Normally, in Colorado, I can't be in a moving car with the window even cracked.  Here, I've been able to abandon my goggles and be out in the back of a pickup truck with what I would have to call "mild discomfort" that quickly settles after we stop.

That part ... has been amazing.

Of course, the underlying "accommodative and ocular alignment" issues, there since birth, are still there.  I'm significantly limited, and definitely getting too darned old to be in perpetual motion -- a lesson I learned in the marathon 2007 Europe trip.

During down time, Don reads endlessly on his Kindle, which holds an enormous number of books, many of which would be of interest to me.

I think -- when we hit the City -- I may have to revisit the issue of audio books on MP3, a gizmo to play them, and supraauricular (over the ear) headphones.  I have odd-shaped ear canals, or whatever, and ear buds don't stay in them.  Ever.

So ... downtime is tough for me, even when we have 99 channels of Spanish TV to frustrate and bore us ;-)  There simply ... isn't much that I can do, leaving me stuck with the question of ... what could I DO, even if I believed I'd be in significantly less pain living in this kind of environment.

And sleep ... is still a very elusive thing.  I've tried all the combinations of Ambien, Clonazepam, herbal tea, and Benadryl, but ... I'm still hoping it just gets better the longer I'm on the proverbial road.

I packed just right.  Yeah.  I really did.  Nothing superfluous, and forgot nothing.  Donald was genuinely impressed with what I DID and did NOT bring.  He really didn't know that this was NOT my first rodeo.  Feeling pret-ty proud of that ;-)

My Spanish is functional, too.  Not much more, but ... functional is pretty darned good !

Today, I got a haircut (USD$1.00), used the internet for half an hour (USD$0.20), and ate wonderful Mexican food (!) -- USD$1.90 for a HUGE veggie burrito and a Coke.

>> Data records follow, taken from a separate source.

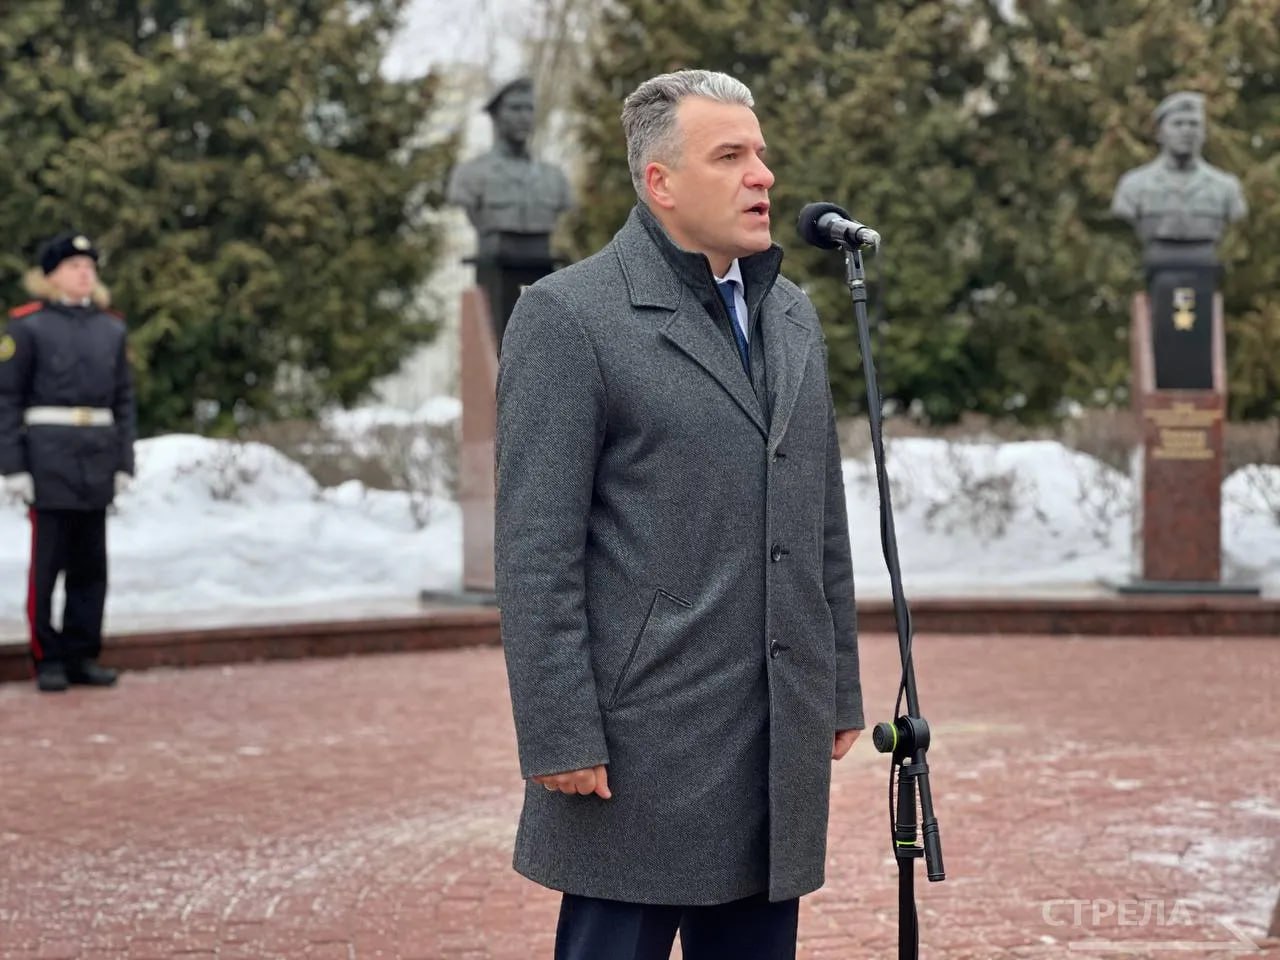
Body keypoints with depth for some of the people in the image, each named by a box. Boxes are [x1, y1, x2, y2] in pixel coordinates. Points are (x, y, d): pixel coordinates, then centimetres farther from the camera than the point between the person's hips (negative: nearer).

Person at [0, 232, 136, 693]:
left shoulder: (111, 328, 12)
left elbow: (123, 399, 14)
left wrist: (124, 463, 7)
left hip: (98, 462, 5)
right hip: (50, 459, -5)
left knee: (91, 563, 7)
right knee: (48, 561, -1)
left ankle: (83, 655, 14)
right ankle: (48, 659, 7)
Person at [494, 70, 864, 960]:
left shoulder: (793, 315, 15)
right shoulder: (568, 316, -8)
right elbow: (535, 548, -12)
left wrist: (841, 688, 15)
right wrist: (559, 739, -15)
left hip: (780, 744, 7)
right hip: (642, 742, -7)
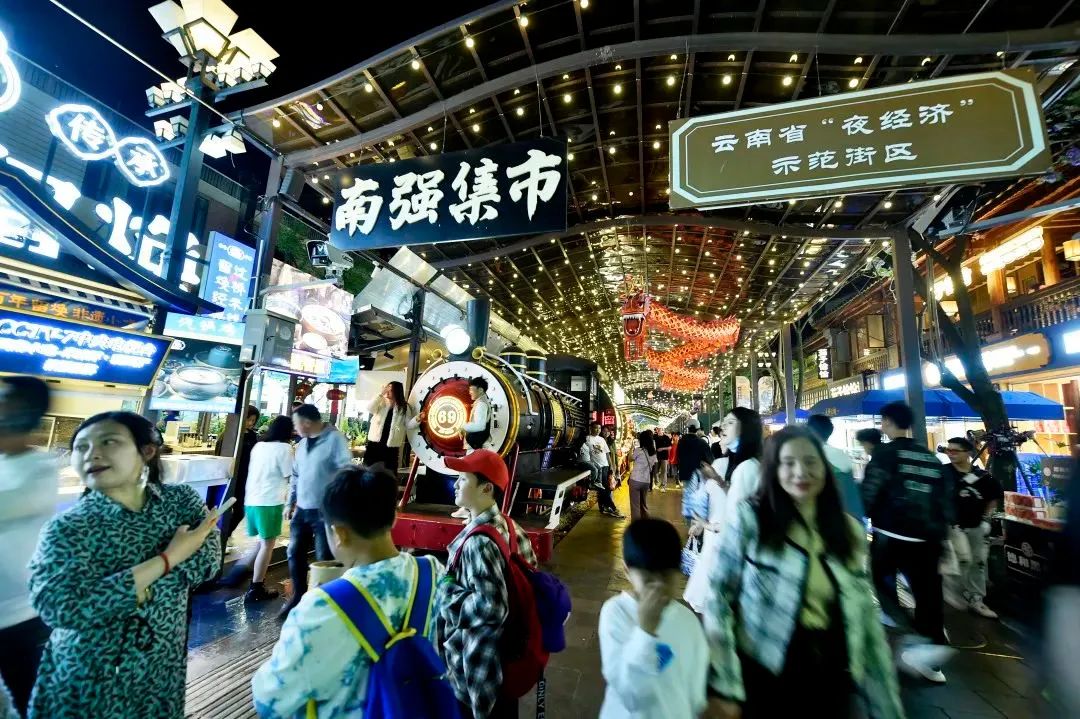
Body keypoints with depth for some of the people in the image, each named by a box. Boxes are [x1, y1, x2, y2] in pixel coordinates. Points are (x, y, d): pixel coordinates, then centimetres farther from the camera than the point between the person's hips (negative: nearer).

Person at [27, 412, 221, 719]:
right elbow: (59, 607, -27)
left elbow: (209, 557, -16)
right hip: (89, 683, -2)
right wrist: (169, 558, -29)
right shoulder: (68, 527, -15)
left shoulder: (181, 499, -8)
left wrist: (138, 589, -25)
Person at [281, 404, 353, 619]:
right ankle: (298, 595, 33)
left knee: (324, 558, 4)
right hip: (302, 509, 7)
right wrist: (290, 502, 16)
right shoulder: (302, 443, 10)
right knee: (295, 553, 14)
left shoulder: (334, 439, -14)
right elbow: (295, 476, 19)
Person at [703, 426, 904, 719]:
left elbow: (866, 616, 6)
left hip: (832, 671, 4)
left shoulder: (849, 529, 2)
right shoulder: (749, 516, -14)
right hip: (766, 670, -4)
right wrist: (724, 686, -15)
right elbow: (718, 595, -14)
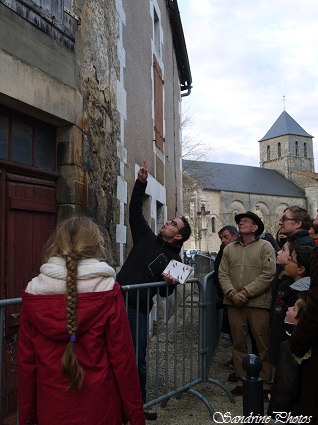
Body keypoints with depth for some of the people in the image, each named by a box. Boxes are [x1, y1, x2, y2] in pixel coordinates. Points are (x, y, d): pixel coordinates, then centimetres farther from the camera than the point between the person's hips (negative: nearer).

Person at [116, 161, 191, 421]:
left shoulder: (174, 259, 2)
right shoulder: (146, 238, 7)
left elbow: (165, 293, 2)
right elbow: (135, 210, 7)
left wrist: (170, 281, -20)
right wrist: (141, 182, -1)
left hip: (139, 309, -2)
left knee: (138, 359, 3)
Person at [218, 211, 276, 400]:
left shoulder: (265, 246, -1)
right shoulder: (229, 248, 11)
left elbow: (268, 274, -10)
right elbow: (223, 274, 7)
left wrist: (246, 292, -14)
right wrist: (232, 293, -10)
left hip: (258, 302, -4)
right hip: (234, 303, 4)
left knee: (263, 344, 3)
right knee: (239, 343, 11)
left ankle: (266, 384, 16)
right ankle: (242, 381, 23)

Yeah.  It's pretty cheap here.

Tomorrow, we head out, bound for the gringo trail.  The buses from here really only go up into the mountains or down to HueHuetenango (don't you love that name ?).

We came here through HueHue.  We'll go back through there, too.  We'll probably spend two days there (it's not a particularly exciting town), and then head toward Quetzaltenango (ibid), Chichicastenango (ibid), Panajachel, and .... my beloved (eh.  I vaguely remember it from 20yrs ago) Antigua.

Thence, most likely to Livingston (check it out), Belize, and Honduras.

And we've found stops and places to visit, in the guide book.  Very cool places to visit, actually.

I loved Guatemala, before.  I love it still.  It's also a more beautiful country, visually, then I remember.  Just ... extraordinary.

Stay tuned.

7:37 PM 4/12/2013 - After another day spent in Barillas (er ... Donald's stomach was problematic), we spent 7+ hours on a microbus, today, heading for HueHuetenango.

Where we are, now ... at a lovely hotel called Zaculeu.

Tomorrow, we'll take a 90 minute microbus ride to Quetzaltenango.